First of all, while the Winnipeg Skeptics has no official position with regard to any particular religious claim (except for those that relate to science, such as creationism), the organisation is supportive of secular government over sectarian government.

It is true that Canada doesn’t have a constitutional separation of church and state; indeed, while we have no official religion, our head of state is also the Supreme Governor of the Church of England. That said, the Canadian Charter of Rights and Freedoms guarantees freedom of thought, freedom of conscience, and freedom of religion.

I have no problem with members of City Council praying privately. I would never ask a politician to “check their religion at the door”. But when religious observance is carried out by an elected body that is meant to represent the people, that religious observance is effectively being carried out on behalf of the people. Canada’s government is committed (nominally, at least) to multiculturalism and religious pluralism. It seems to me that, in such a nation, governmental entanglement with religious practice (such as prayer) should be minimized.

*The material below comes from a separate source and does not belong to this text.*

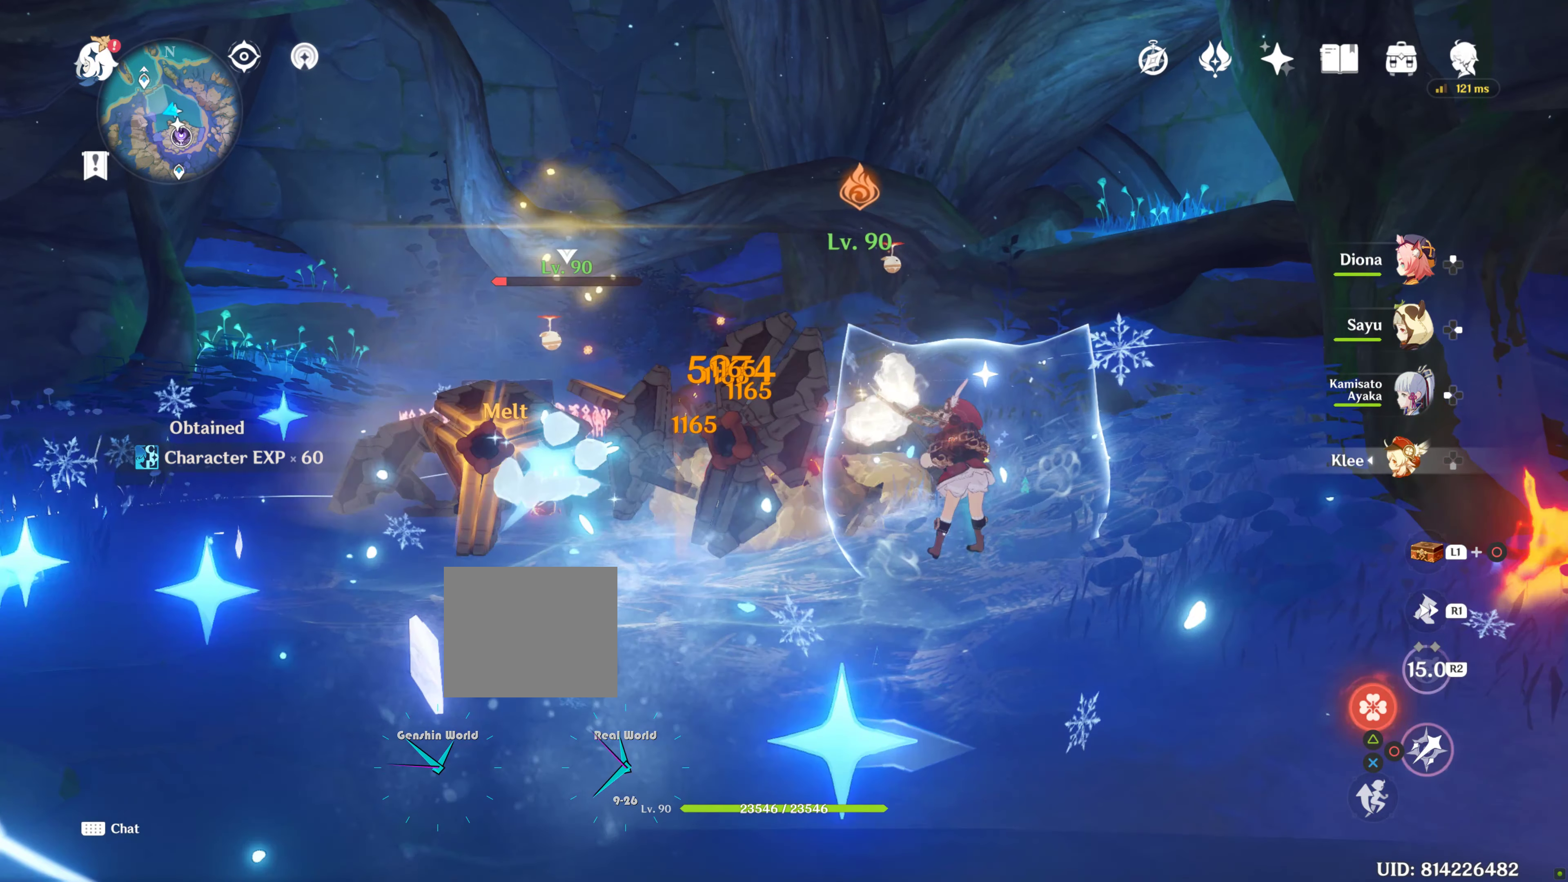
{"buttons": ["L2"], "left_stick": "center", "right_stick": "center"}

Even the most benign, vague, and seemingly inoffensive prayers can be divisive. A simple prayer to “God” may be offensive to a deist, who may not believe in an interventionist god, or to a Hindu, who may believe in many. Members of minority religious or cultural groups may see governmental prayer as another way in which they are marginalized.

As is to be expected, the five-minute discussion that I had with the journalist was cut down to a single soundbite—but one that accurately represented my position—while Robert McGregor was (appropriately) given a more extensive interview. I thought that the finished piece (which is a distinctly Manitoban combination of French and English) was very good, and you can view it here.

Image from CBC. Used under fair dealing.

Less good was the online article summarizing the téléjournal piece, which identified me as the organiser of the Winnipeg Secularists and seemed generally convinced that Robert and I were the same person. This has since been corrected, but until about an hour ago still listed my name as “Greg”.

If you don’t read French, feel free to have Google translate the article for you. Alternatively, there is a similar article (bereft of any reference to yours truly) on CBC. The usual caveats against reading the comments section apply, of course.